Action item:
Print out the full material below, exact in every line, with no images included.

*** Opening Collected data ***

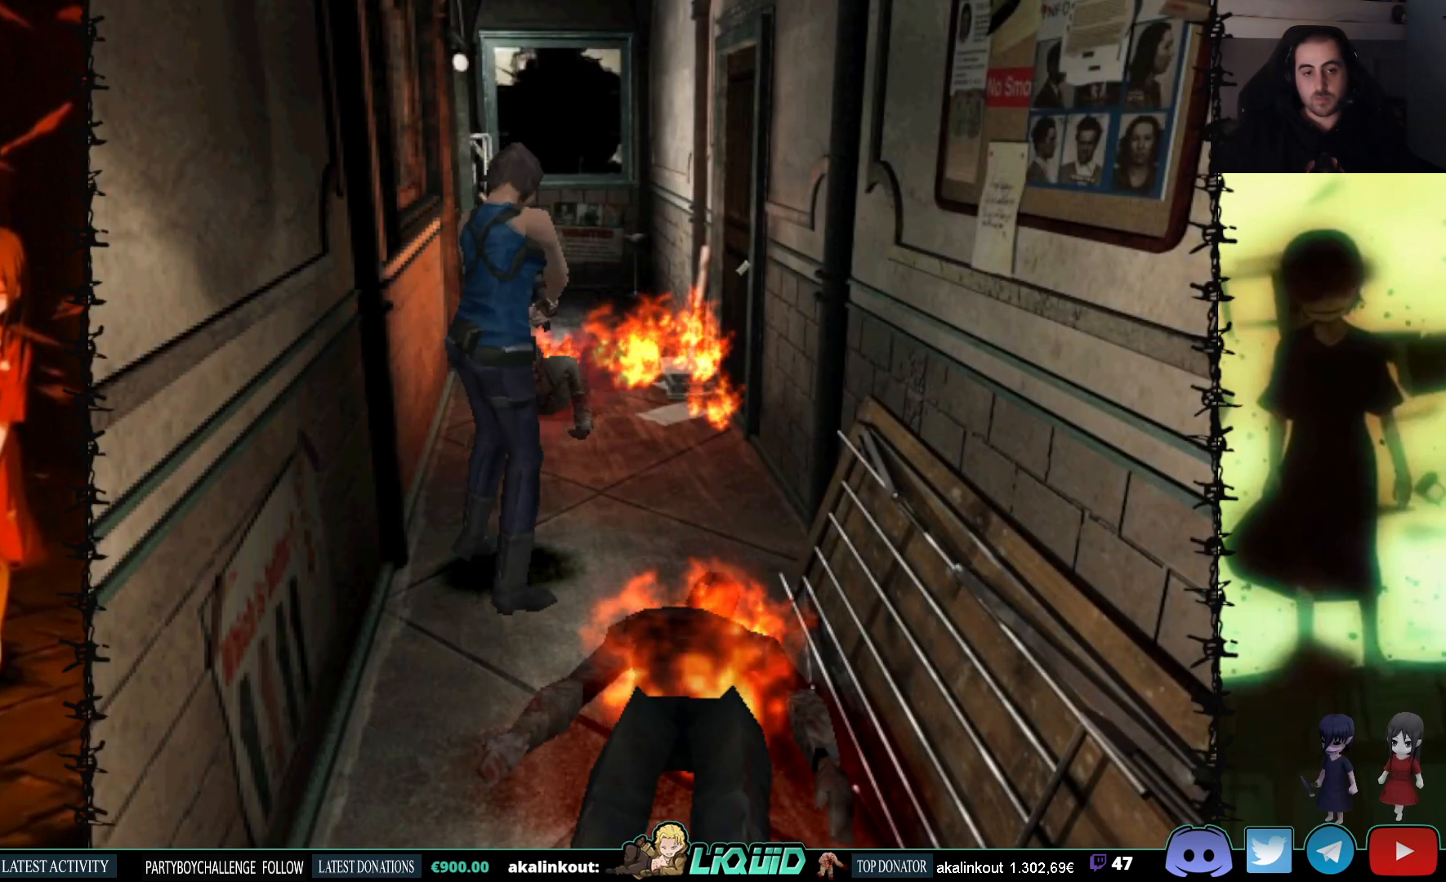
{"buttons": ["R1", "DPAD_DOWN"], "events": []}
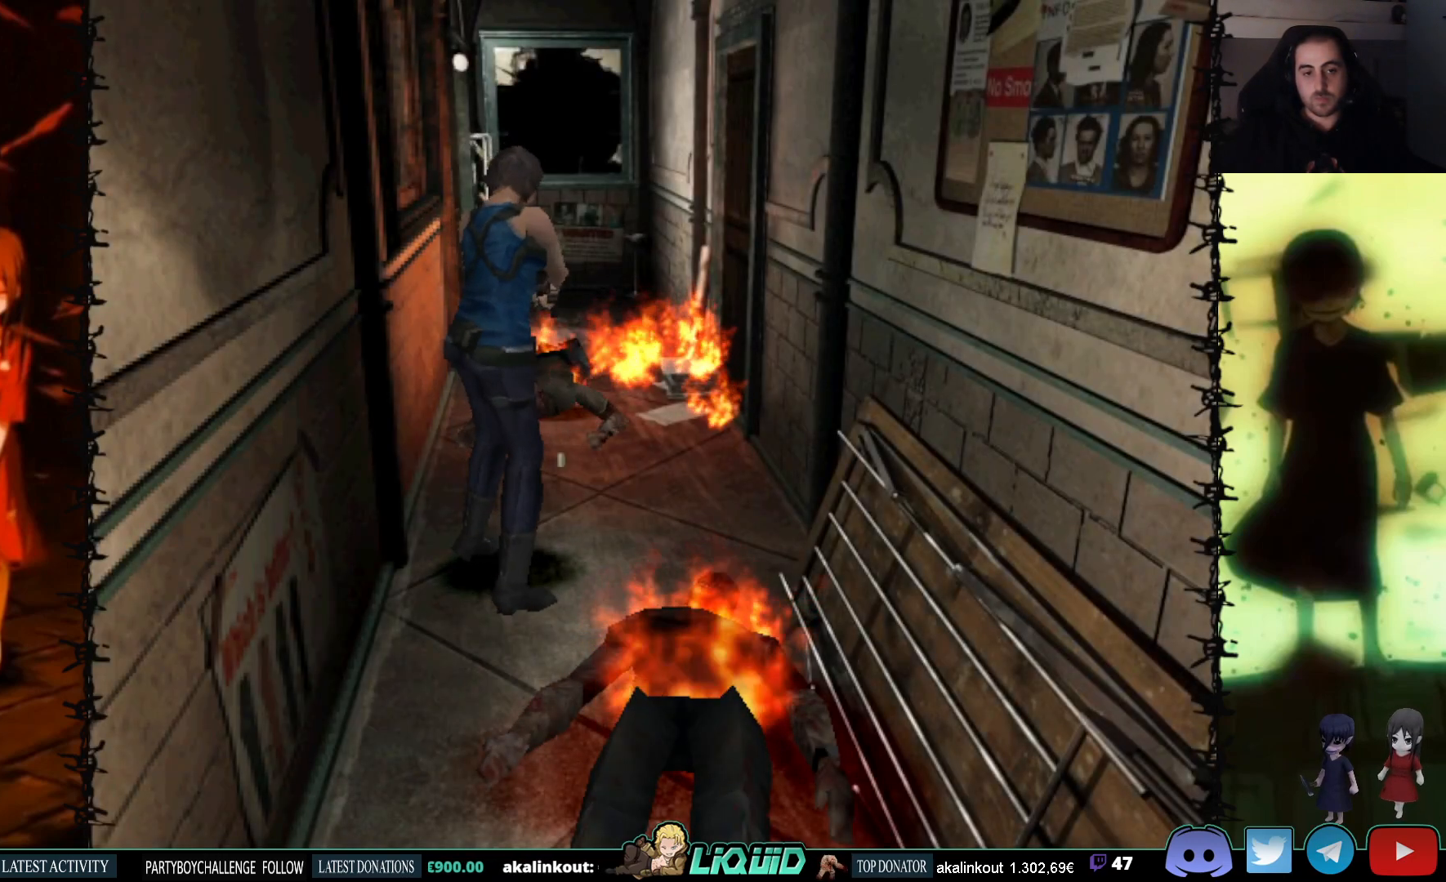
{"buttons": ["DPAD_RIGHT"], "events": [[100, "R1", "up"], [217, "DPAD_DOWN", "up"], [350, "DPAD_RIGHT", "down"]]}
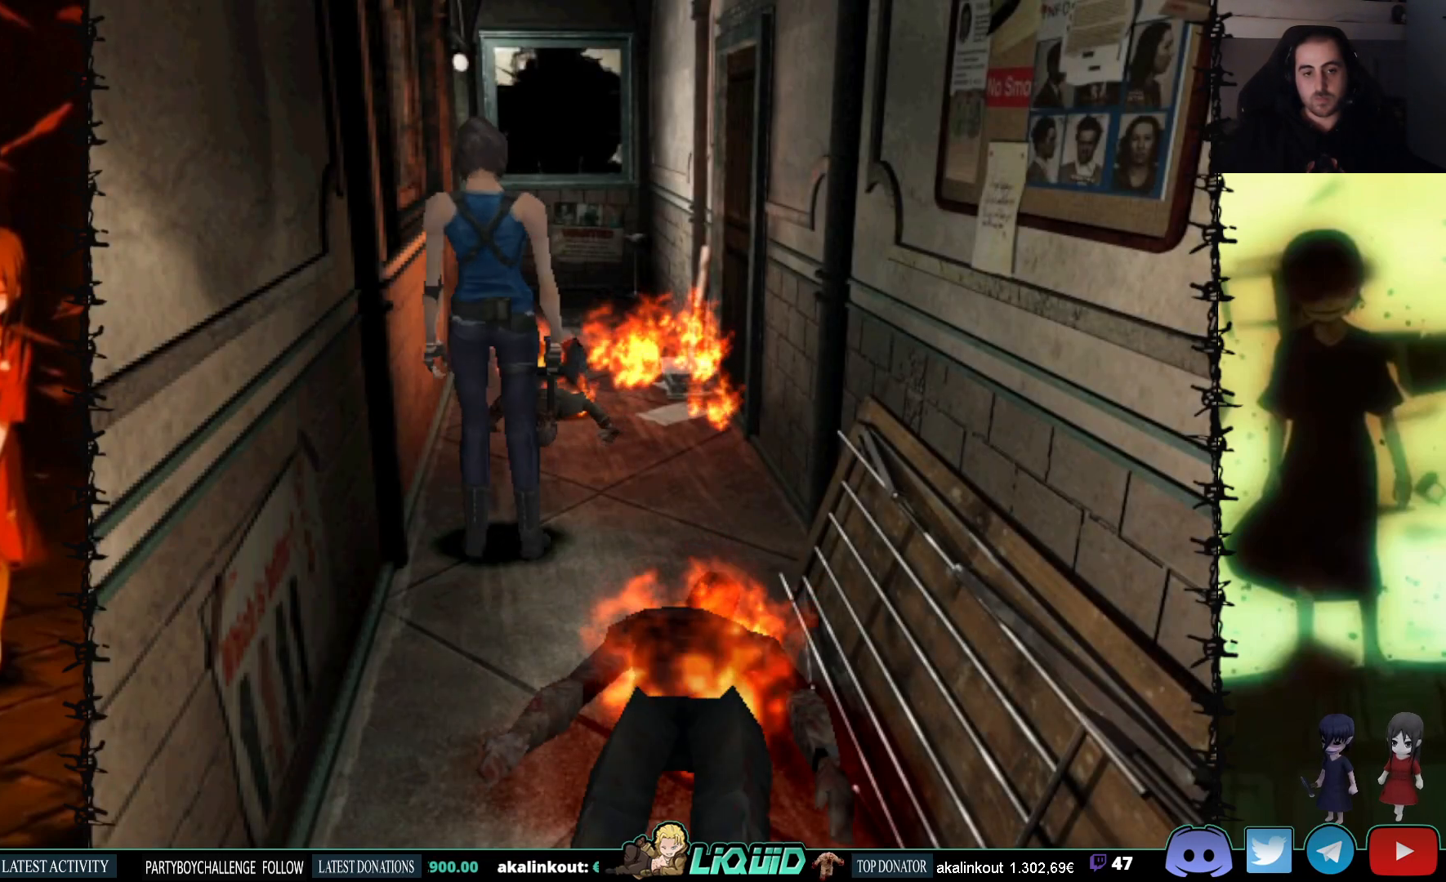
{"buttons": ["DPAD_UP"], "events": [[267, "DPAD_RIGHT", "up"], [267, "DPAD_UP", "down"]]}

*** Closing Collected data ***

Response to this task:
{"buttons": ["R1", "DPAD_DOWN"], "events": []}
{"buttons": ["DPAD_RIGHT"], "events": [[100, "R1", "up"], [217, "DPAD_DOWN", "up"], [350, "DPAD_RIGHT", "down"]]}
{"buttons": ["DPAD_UP"], "events": [[267, "DPAD_RIGHT", "up"], [267, "DPAD_UP", "down"]]}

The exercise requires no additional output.